*** Opening Excerpted data ***

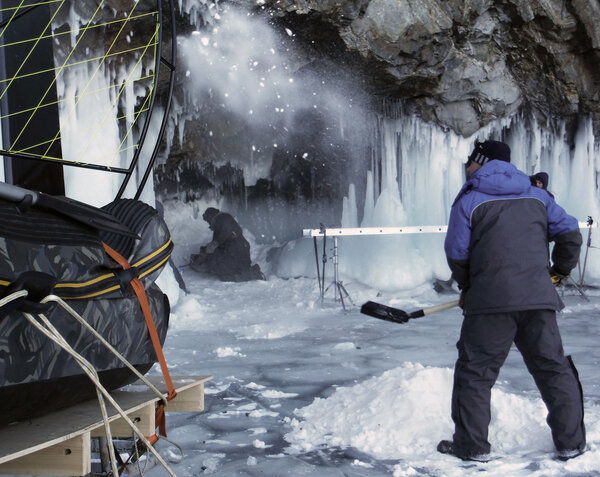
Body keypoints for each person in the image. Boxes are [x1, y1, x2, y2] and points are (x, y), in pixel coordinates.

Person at [440, 139, 586, 462]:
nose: (465, 167)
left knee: (475, 372)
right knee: (553, 369)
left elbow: (456, 252)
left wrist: (468, 287)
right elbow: (570, 233)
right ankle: (571, 442)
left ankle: (472, 446)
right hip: (537, 299)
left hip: (490, 303)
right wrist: (558, 272)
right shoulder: (538, 197)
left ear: (480, 161)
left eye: (469, 161)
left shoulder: (469, 199)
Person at [191, 207, 264, 282]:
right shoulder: (223, 218)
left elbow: (215, 244)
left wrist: (202, 258)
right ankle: (247, 271)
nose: (209, 224)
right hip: (239, 253)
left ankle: (254, 274)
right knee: (217, 263)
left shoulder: (222, 221)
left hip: (237, 255)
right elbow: (218, 243)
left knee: (224, 274)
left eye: (208, 221)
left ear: (211, 218)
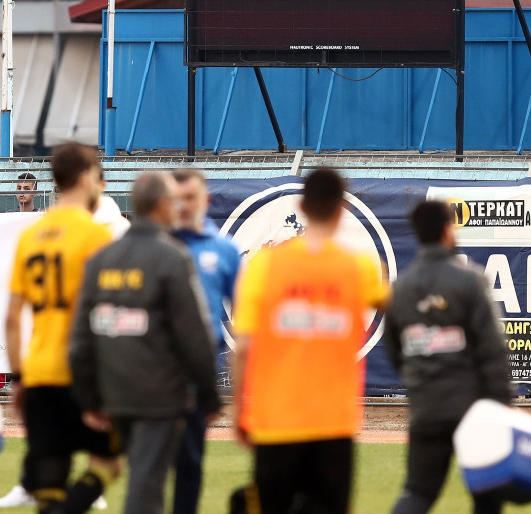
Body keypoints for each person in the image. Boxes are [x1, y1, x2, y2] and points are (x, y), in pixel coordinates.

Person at [231, 167, 388, 514]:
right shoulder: (358, 268)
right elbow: (400, 308)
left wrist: (241, 410)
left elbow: (243, 347)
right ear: (339, 210)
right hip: (334, 420)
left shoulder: (264, 266)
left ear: (302, 207)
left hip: (275, 419)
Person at [70, 172, 222, 514]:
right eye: (174, 201)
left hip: (114, 392)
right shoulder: (172, 257)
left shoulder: (100, 259)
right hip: (159, 394)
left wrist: (89, 396)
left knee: (140, 476)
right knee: (146, 484)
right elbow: (193, 334)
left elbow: (80, 337)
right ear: (162, 204)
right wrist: (208, 393)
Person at [7, 142, 120, 514]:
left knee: (49, 479)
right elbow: (104, 316)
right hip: (80, 372)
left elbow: (11, 319)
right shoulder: (95, 236)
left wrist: (19, 377)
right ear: (87, 177)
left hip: (39, 372)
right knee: (108, 465)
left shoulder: (30, 236)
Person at [385, 200, 512, 514]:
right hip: (474, 408)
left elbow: (394, 351)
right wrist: (503, 403)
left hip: (427, 408)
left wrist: (421, 380)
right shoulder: (470, 280)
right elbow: (492, 348)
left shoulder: (400, 288)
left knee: (418, 492)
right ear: (447, 230)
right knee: (487, 496)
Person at [169, 168, 242, 514]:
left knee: (190, 462)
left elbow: (246, 313)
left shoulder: (224, 251)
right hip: (150, 369)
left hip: (197, 374)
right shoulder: (155, 245)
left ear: (205, 200)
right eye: (177, 198)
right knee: (146, 464)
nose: (183, 206)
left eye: (191, 198)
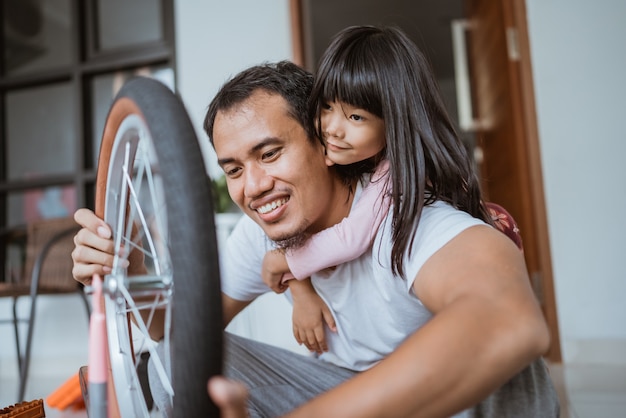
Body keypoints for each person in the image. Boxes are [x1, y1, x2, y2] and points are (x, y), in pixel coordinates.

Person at [73, 27, 559, 418]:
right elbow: (172, 329)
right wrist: (125, 257)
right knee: (175, 363)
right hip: (348, 388)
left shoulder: (406, 215)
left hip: (445, 405)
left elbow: (510, 322)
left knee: (508, 375)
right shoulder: (261, 231)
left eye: (270, 153)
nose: (254, 185)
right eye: (235, 169)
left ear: (326, 145)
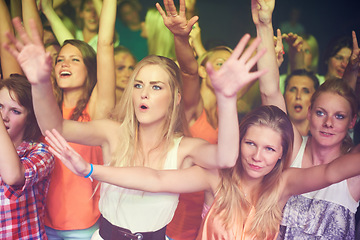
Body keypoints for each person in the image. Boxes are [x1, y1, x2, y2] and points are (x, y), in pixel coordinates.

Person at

*** Closing Excerpted data ***

The task:
Check each line above for "wrist" and return the ones that have it.

Your solution:
left wrist: (468, 287)
right wrist: (558, 272)
left wrist: (202, 258)
left wrist: (241, 410)
left wrist: (89, 396)
right wrist: (208, 393)
left wrist: (19, 377)
right wrist: (503, 403)
left wrist: (421, 380)
right wrist: (125, 257)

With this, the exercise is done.